• OBIETTIVO A: Raccogli dalle righe qui sotto tutte quelle che contengono la parola "kern", facendo attenzione a maiuscole e minuscole.

• TESTO FORNITO:
Controversy Creates Cash

L’ho letto. Mi ci sono messo. Ci sono stato parecchio. Ha qualcosa di non comune Zerocalcare. Si fa leggere con una facilità che è tipica di chi sa come impostare una pagina. Questa è roba che non si insegna: saper raccontare.

armadillo

Non importa se ci si trova a farlo in un fumetto, in un libro in un quadro o in una performance, saper raccontare vale il prezzo del biglietto. Qualche anno fa ci stupimmo del cachet dato a Roberto Benigni per il racconto dei Dieci Comandamenti. In una Italia legata al facile allarmismo ed ai mille capitani di ventura che promettono salvezza perenne, sembrava ovvio criticare mamma Rai di aver dato, in tempi di crisi, tanti soldi a qualcuno per un racconto che pare tutti conoscano bene vista la natura cattolica della popolazione. Ma qui è la questione.

• RIGHE DA ELABORARE:
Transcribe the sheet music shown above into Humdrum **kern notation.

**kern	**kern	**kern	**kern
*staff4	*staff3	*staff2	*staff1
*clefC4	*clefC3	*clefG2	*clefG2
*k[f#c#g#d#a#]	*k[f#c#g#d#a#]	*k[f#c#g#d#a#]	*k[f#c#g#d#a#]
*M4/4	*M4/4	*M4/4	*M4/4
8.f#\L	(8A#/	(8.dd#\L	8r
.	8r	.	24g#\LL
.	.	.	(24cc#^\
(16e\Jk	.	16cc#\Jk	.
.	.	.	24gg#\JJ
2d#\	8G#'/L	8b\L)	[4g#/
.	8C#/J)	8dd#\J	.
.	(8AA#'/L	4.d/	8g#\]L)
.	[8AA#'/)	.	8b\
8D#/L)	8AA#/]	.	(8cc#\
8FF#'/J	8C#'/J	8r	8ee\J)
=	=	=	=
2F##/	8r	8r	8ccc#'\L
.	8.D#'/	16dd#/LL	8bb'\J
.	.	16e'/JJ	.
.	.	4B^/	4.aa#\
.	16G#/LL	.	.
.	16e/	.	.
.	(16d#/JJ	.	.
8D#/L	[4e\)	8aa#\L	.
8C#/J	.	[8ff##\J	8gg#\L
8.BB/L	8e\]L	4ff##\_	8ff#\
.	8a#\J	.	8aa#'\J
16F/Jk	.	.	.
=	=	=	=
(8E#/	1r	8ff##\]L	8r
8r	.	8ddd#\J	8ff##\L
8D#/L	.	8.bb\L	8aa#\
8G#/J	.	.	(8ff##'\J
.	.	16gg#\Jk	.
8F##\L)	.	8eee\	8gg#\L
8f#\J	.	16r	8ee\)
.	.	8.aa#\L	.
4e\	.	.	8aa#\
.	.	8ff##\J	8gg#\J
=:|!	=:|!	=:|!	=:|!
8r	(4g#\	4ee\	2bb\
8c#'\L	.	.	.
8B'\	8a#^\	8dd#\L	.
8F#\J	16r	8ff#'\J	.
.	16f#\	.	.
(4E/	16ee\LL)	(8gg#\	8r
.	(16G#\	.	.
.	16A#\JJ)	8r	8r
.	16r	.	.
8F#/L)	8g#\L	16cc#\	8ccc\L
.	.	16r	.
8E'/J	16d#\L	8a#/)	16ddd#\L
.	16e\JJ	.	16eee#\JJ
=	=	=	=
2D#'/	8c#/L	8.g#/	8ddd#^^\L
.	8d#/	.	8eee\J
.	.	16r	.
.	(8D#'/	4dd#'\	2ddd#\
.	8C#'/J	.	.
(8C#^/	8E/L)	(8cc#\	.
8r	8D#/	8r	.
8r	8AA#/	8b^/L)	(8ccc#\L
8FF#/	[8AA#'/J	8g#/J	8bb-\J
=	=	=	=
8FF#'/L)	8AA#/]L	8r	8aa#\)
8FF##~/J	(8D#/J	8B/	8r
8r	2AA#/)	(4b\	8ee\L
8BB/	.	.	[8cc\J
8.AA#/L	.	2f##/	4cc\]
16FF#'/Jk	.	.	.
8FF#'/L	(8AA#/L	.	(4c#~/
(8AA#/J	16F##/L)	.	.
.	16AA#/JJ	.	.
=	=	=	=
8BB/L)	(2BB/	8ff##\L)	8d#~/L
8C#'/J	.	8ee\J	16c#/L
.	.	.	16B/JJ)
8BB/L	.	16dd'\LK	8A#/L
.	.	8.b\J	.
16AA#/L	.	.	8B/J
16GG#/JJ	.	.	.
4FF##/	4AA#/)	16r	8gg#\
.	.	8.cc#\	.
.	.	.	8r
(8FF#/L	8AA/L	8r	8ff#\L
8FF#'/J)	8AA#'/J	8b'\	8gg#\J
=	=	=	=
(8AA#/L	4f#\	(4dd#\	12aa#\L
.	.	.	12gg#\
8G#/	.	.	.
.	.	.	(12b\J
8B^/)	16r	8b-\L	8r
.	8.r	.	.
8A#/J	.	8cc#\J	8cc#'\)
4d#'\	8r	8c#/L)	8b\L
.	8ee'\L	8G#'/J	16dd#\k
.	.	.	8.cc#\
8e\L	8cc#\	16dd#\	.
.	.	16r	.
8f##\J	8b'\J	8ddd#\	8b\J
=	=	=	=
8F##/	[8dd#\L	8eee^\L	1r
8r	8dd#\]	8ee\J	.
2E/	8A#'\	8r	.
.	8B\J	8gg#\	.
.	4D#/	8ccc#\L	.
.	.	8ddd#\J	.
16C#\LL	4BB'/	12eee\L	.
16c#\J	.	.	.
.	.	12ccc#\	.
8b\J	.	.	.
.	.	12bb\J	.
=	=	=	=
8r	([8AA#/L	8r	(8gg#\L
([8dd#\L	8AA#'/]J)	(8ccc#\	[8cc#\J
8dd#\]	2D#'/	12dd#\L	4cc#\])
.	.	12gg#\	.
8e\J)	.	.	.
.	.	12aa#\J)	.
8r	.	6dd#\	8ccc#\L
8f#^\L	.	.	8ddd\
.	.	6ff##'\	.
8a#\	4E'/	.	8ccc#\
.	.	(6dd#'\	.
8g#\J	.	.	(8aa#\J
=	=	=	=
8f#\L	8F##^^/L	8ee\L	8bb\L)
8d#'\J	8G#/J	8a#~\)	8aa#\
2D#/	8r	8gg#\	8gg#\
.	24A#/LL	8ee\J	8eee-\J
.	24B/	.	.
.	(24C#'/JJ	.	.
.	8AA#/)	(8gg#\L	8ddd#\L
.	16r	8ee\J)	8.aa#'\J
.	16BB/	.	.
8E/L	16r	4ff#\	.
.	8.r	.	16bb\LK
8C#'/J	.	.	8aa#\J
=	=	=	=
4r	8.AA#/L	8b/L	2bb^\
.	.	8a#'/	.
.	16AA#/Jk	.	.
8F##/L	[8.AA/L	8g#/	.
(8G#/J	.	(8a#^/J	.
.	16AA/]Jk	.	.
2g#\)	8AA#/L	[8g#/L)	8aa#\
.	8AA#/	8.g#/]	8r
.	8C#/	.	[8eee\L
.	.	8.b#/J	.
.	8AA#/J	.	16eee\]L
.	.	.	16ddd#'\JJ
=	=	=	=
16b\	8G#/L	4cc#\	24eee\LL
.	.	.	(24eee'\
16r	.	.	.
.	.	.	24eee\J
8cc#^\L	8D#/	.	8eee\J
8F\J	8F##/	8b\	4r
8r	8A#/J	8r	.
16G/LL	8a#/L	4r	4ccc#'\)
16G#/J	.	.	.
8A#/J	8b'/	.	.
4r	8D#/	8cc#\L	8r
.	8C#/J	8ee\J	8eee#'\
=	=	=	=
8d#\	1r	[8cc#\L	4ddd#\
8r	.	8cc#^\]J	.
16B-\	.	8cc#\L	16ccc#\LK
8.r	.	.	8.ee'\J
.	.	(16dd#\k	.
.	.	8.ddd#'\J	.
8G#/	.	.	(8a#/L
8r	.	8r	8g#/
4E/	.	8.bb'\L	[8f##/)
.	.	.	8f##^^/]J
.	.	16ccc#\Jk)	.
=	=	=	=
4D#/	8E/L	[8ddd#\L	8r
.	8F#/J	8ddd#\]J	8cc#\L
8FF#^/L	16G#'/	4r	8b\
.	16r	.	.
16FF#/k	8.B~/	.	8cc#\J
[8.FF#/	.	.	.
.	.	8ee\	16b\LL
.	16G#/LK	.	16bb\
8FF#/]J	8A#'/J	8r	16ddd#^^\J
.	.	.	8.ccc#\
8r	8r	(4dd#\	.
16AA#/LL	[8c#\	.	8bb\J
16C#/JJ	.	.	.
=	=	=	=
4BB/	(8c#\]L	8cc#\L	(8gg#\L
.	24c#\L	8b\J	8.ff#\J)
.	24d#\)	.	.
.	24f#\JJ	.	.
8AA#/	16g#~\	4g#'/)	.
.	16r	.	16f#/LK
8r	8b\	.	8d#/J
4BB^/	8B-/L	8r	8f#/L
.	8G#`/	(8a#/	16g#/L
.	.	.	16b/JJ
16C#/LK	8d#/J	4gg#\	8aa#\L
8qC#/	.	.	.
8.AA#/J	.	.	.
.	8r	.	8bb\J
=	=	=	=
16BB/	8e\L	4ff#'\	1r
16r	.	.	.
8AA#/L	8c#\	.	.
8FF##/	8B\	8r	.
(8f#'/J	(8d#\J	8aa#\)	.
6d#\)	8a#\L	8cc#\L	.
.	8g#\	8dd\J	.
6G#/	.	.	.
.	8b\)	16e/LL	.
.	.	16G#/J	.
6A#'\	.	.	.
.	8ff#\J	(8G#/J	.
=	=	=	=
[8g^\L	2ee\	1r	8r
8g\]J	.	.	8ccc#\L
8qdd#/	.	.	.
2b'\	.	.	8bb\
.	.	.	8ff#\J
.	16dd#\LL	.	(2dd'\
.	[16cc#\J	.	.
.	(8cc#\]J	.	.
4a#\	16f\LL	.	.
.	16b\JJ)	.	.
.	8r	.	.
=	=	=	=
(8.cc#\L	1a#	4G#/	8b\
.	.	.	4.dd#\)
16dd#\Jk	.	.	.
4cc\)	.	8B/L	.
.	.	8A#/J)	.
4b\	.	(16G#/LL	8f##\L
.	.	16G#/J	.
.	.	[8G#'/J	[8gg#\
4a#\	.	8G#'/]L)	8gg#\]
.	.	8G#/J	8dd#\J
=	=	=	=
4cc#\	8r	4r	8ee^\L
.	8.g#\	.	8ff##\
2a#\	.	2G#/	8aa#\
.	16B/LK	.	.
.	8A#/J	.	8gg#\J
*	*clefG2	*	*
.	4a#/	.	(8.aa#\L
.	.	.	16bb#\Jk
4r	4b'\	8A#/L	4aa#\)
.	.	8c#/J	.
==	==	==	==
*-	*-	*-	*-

• OBIETTIVO B:
Rispondi a queste domande sul testo dedicato a Zerocalcare:
(i) Secondo il testo, che cosa non si insegna?
(ii) Per quale racconto fu dato il cachet a Roberto Benigni?
(iii) Chi sembrava ovvio criticare per aver dato tanti soldi in tempi di crisi?

• RISPOSTA A:
Transcribe the sheet music shown above into Humdrum **kern notation.
**kern	**kern	**kern	**kern

• RISPOSTA B:
(i) Saper raccontare.
(ii) Per il racconto dei Dieci Comandamenti.
(iii) Mamma Rai.